I was interested to see how thoughts on being a novice in critique seem to align quite closely to ideas that are becoming more common in design pedagogy about the role of a novice designer. In both cases, it seems, a more informed view of what have traditionally been called “novices” leads to a more nuanced view of what a “normal” novice looks like. In fact, in design education, a design “novice” has actually become an unhelpful differentiator, mostly because of the increased role of the designer’s background in understanding how they think about design.

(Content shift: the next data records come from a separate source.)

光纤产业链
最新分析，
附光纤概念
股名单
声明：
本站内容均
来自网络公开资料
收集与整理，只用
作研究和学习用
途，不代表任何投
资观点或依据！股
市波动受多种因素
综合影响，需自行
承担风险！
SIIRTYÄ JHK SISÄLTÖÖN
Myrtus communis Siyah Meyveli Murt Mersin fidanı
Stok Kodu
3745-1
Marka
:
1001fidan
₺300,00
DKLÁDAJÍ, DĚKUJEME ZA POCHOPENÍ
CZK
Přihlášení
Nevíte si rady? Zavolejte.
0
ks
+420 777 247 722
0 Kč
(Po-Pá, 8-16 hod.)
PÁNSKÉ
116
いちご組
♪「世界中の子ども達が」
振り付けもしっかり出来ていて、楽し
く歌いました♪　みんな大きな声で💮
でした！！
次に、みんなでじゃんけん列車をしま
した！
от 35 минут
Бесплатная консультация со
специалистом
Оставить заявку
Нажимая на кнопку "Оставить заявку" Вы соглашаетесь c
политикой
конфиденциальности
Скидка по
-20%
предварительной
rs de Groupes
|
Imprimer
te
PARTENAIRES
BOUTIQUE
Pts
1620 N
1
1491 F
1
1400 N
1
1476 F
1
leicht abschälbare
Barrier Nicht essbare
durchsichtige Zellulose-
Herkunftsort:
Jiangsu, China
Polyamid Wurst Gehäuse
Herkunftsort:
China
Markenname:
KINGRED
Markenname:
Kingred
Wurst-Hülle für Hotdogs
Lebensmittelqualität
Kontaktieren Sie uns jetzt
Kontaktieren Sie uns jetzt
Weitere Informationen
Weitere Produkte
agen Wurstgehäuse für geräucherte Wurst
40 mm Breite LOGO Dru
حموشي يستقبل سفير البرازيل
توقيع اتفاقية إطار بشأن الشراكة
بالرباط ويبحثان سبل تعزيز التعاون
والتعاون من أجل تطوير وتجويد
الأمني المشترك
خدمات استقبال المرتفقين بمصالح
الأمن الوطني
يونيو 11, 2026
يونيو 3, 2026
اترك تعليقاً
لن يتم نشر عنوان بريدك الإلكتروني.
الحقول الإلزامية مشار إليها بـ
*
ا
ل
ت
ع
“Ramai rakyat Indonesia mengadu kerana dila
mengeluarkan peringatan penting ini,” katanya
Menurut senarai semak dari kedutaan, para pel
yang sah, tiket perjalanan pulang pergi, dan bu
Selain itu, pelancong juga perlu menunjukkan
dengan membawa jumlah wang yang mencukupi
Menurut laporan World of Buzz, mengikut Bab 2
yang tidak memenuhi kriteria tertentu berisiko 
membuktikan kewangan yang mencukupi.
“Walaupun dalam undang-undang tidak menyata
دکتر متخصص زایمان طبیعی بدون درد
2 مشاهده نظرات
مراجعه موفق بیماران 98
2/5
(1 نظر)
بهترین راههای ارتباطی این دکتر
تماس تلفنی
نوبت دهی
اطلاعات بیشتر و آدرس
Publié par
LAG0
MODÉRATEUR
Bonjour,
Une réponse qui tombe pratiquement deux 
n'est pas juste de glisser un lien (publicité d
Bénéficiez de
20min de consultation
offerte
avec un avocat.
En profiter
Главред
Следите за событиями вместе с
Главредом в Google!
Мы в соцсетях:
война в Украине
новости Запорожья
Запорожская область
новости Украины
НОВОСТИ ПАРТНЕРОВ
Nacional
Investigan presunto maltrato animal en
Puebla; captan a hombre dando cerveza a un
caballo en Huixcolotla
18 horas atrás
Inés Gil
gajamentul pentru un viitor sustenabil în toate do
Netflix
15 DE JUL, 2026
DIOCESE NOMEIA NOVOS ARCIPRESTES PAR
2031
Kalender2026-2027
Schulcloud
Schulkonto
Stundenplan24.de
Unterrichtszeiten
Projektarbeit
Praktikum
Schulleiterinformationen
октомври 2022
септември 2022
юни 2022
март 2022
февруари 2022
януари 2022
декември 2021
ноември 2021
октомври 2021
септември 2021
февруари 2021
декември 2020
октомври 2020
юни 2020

So bringing the context back closer to critique, do designers and critics actually share a lot of underlying thought processes and patterns of critique? Even while the designer might use a significantly more internalized critique process than an explicit critic (although this is context-dependent as well). I think there is definitely a correlation between critique and design education, mostly in the development of design judgement (which seems to be a largely critique-oriented attribute), but I’d like to see where other people feel connections might exist. Another divide, which might play into this situation as well is the differentiation in the past century or so between high art and low art, with low art (craft-based disciplines like product design) seen as less important or worthy of respect than high art (fine art). I wonder if this differentiation also plays into what elements are most important in the critique process, at least internally. For “low art,” the cultural perspective (in terms of designing things that are seen by others as culturally valuable) is foregrounded, while in “high art,” structural or formal properties, along with a distinct sliver of the historical-cultural context is foregrounded. No complete thoughts here…just throwing this out there.